*Exercise prompt*
Reproduce only what lies between the first line of the material below and the line containing "fruit bowl: present [610,386,654,405]", with both of those lines included and every line kept exact.

========================================

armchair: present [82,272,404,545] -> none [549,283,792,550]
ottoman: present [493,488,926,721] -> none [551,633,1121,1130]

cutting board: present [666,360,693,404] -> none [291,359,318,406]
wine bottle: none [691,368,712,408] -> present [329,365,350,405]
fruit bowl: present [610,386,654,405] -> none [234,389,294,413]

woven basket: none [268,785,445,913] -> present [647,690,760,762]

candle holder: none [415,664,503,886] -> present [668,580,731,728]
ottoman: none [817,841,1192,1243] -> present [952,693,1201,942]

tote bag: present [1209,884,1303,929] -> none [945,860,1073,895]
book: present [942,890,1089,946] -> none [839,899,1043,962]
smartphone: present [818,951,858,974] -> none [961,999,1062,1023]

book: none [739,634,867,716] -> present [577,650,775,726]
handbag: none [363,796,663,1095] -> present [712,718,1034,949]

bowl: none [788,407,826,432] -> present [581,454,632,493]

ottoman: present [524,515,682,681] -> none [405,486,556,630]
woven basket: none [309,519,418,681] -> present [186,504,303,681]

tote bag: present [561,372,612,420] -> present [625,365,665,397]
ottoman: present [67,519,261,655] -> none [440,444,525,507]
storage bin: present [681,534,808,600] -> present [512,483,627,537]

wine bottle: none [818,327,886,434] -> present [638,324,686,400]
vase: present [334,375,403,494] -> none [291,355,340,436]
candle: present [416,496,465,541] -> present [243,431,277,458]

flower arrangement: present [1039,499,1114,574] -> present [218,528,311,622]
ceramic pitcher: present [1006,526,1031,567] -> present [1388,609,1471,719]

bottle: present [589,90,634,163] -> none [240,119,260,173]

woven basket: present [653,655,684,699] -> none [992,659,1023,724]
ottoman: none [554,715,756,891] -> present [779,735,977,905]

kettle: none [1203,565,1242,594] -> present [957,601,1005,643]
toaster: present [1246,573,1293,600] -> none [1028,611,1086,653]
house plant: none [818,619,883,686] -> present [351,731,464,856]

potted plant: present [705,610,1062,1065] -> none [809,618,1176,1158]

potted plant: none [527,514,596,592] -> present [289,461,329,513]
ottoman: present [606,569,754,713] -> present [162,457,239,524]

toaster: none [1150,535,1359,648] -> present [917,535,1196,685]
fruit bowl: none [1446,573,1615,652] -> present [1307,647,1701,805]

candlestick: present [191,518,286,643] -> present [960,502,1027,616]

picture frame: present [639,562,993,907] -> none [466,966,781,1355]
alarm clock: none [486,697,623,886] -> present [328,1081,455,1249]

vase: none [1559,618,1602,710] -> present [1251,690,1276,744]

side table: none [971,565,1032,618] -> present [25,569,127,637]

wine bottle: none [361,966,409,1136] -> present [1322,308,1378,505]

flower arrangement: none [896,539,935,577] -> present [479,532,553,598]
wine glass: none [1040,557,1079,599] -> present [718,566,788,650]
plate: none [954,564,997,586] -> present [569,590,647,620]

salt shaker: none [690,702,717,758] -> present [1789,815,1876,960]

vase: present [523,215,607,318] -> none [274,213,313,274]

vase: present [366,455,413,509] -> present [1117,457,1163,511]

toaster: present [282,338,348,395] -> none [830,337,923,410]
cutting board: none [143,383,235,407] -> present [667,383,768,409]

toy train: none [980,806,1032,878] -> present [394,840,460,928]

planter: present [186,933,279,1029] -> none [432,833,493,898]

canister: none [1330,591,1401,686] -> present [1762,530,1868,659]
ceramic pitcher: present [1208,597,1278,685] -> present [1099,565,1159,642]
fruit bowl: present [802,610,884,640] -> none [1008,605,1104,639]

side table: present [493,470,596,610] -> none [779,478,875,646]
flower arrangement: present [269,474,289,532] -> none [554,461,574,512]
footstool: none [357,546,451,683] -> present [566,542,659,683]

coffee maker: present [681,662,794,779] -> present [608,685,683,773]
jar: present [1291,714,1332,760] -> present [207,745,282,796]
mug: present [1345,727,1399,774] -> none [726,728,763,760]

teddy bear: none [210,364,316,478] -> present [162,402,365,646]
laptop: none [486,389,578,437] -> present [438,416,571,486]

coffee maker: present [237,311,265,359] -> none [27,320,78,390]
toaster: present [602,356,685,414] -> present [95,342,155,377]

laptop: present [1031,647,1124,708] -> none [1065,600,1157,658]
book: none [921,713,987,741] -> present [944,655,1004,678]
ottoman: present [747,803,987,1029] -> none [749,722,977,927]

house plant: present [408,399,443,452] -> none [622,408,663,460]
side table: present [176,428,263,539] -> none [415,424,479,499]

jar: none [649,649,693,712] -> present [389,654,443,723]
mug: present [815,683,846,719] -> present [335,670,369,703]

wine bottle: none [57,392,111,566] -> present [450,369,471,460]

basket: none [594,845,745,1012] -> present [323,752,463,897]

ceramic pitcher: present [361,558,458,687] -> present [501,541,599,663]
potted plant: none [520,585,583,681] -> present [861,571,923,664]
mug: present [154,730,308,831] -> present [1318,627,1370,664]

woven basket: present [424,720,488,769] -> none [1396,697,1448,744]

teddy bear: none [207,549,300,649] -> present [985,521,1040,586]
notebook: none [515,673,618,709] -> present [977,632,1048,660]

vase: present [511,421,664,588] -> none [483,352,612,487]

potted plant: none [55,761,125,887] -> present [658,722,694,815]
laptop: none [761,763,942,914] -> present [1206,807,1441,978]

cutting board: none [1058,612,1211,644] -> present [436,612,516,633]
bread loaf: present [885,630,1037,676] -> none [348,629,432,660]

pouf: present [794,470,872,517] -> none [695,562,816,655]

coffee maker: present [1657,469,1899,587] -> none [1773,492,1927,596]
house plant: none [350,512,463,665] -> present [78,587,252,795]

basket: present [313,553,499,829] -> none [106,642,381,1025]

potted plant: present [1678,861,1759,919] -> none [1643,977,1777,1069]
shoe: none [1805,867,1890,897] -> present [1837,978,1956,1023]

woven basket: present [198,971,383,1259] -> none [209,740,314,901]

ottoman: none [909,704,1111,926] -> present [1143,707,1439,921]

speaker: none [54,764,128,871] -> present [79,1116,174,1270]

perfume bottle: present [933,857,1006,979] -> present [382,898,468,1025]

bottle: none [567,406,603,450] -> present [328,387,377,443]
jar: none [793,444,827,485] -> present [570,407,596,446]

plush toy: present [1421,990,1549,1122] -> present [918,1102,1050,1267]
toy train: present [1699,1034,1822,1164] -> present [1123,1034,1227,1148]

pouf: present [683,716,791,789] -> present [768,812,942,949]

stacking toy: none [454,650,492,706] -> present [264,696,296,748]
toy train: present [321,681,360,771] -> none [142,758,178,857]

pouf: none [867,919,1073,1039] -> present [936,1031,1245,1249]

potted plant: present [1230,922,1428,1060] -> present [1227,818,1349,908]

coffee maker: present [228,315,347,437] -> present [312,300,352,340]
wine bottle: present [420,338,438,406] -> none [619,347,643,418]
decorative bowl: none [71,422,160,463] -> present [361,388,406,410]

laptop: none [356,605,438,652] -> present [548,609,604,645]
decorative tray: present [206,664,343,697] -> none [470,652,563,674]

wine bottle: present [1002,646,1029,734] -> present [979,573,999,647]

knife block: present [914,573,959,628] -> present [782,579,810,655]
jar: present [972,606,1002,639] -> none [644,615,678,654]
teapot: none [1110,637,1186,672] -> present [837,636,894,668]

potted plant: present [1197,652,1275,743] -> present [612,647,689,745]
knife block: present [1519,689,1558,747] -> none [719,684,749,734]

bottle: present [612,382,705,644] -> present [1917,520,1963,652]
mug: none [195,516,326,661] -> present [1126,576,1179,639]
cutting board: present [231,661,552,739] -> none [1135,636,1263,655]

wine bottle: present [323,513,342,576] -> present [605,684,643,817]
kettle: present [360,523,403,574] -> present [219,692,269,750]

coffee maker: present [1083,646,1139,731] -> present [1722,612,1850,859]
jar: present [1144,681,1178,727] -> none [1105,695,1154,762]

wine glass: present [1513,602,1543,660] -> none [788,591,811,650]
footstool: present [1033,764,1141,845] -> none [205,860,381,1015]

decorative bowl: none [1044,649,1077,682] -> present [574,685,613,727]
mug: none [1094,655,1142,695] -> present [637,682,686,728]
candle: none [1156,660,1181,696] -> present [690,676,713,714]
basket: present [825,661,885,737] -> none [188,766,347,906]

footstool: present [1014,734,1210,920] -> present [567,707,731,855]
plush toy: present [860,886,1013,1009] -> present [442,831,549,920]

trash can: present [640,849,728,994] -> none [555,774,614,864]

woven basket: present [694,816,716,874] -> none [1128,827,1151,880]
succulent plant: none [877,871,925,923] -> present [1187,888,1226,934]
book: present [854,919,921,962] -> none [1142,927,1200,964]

========================================

*Output*
armchair: present [82,272,404,545] -> none [549,283,792,550]
ottoman: present [493,488,926,721] -> none [551,633,1121,1130]

cutting board: present [666,360,693,404] -> none [291,359,318,406]
wine bottle: none [691,368,712,408] -> present [329,365,350,405]
fruit bowl: present [610,386,654,405] -> none [234,389,294,413]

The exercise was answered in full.